Just like there’s more than one way to skin a cat, turns out there’s more than one way to kill a street.

The 1980s saw the Queen Street the subject of public conversation shift to the private sector as Auckland’s commercial reputation was cemented as a ‘huge amorphous mass largely populated by dollar-chasing businessmen, uncultured executives, and Rangitoto Yankees’.

This converged in the commercial centre of Auckland, the most expensive square on the New Zealand Monopoly board, the Golden Mile — Queen Street.

 

 

Pedestrians crossing at the Victoria Street East intersection in Queen Street, 1982, Auckland Libraries Heritage Collections 1727-101

The 1980s saw a Queen Street building boom at a time of unprecedented sharemarket strength before the crash in 1987, mirrored high-rises jutting out like shards of glass, lining the edges of the Wai Horotiu valley.

‘Will it be a case of ‘mirror-mirror, on every wall?’ asks Heath Lees in his introduction to an episode of the documentary series Kaleidoscope, while in another episode, one interviewee laments that ‘Queen Street never had much soul to begin with, but it has lost what it had…. It’s like strip-mining, or slash and burn farming.
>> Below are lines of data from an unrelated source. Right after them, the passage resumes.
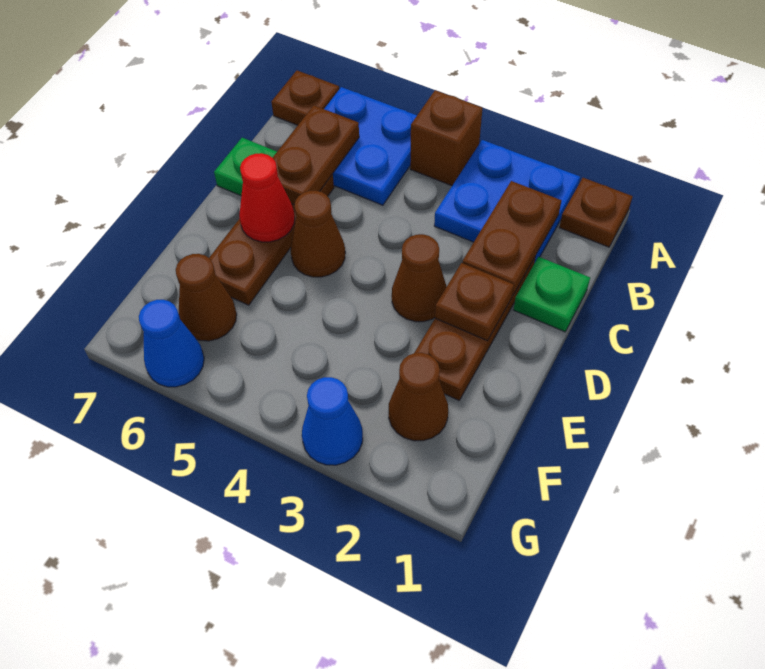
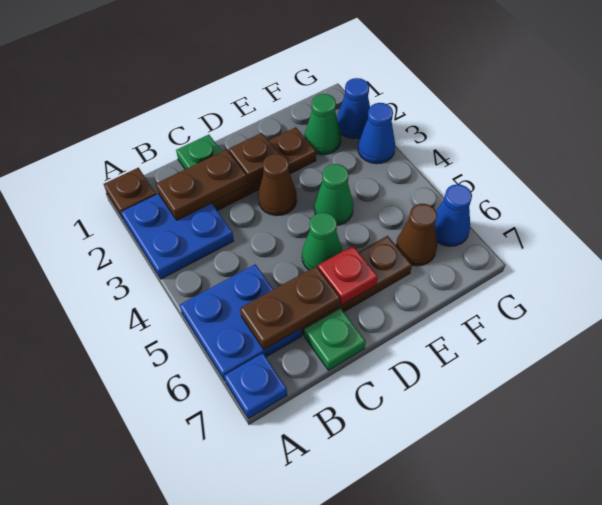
brown brick A4 level 1 -> none
brown plate A7 level 1 -> blue plate A7 level 1
brown cone D5 level 1 -> green cone D5 level 1
red cone D6 level 2 -> red plate D6 level 2
none -> green cone E4 level 1
brown cone F2 level 1 -> green cone F2 level 1
none -> blue cone G2 level 1

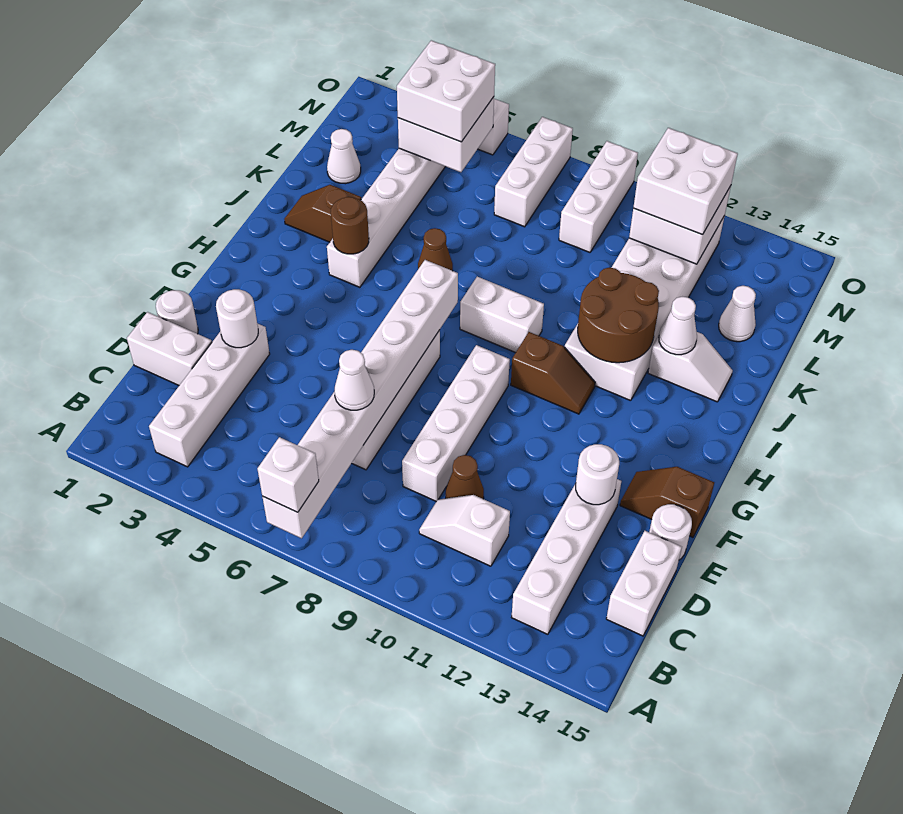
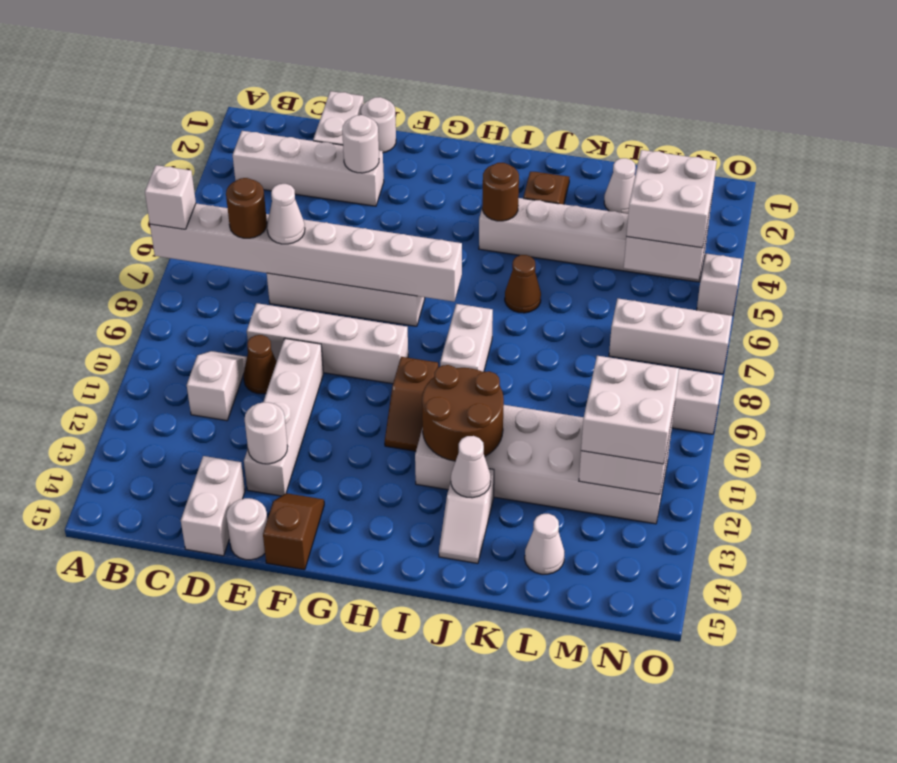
white brick B13:E13 level 1 -> white brick E10:E13 level 1
none -> brown round brick C7 level 3
white brick C15:D15 level 1 -> white brick D14:D15 level 1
It’s investment development.’

Architect Pip Cheshire sarcastically egged on this new development, in a 1981 Metro article. ‘Ah the prestige, the status, the newest slab block, high rise, mirror-glazed shadow in the city noon-day sun.’ He continues, ‘[h]ow sad it is that the lattice-slender grace of construction cranes gives birth to such hideous mass, brutal parodies of the best dreams of that soulless “form follows function” dogma.’

The death-life-health-body analogy is emphasised again by Michael John Fisher in his 1985 B.Arch. thesis, ‘The Decay of a City’. He asks, ‘[w]hy is it that a city in the midst of an unprecedented building boom is also dying?…The possibility of the city becoming a rich man’s ghetto is very real’.

Sound familiar?


Back to the Future

Returning to Deputy Mayor Firth’s 1978 address to the Rotary Club, he had a solution in mind:

‘We have to put a human heart rather than a vehicle heart into the centre of this city’

 

 

 

Traffic in Queen Street, looking south from Fort Street (left), 1982, Auckland Libraries Heritage Collections 1727-100

It’s this heart transplant that has incited tension and debate well into the twenty-first century.

We’ve been asking ourselves the same questions time and time again. What is the role of Queen Street in our city – as a place for people and pedestrians, public transport, or a thoroughfare for cars? Who belongs there? How do we bring life back into our city centre?

And how can a street be dead and alive at the same time, at so many different points through history? It is Auckland’s very own Schrodinger’s cat.

As we move through the cultural shocks and shifts of Covid-19, the challenges of addressing climate change, and towards the council elections, it’s timely to pause and contemplate how this narrative – of the constant near-death-experience of our central city – has been constructed and reconstructed over the years.

It’s also useful to note which voices have made it out of the Mayoral letter pile and onto the front pages across the decades. For as many angry letters as there are in Auckland Council Archives, there are just as many letters of support for people-centred change.

And, for all the death notices for Queen Street in the newspapers, there are an equal number of defibrillators ready to restore the heart of our city’s natural rhythm – from the collective vision of the Central Area Proposals of 1971, to the City Centre Master Plan of 2020.

Surely it’s time to put those plans to use, and not leave them in a box in Council Archives for a future generation to dig through and wonder at what could have been.

How do we bring a street back to life? It’s this simple: we bring life back to the street.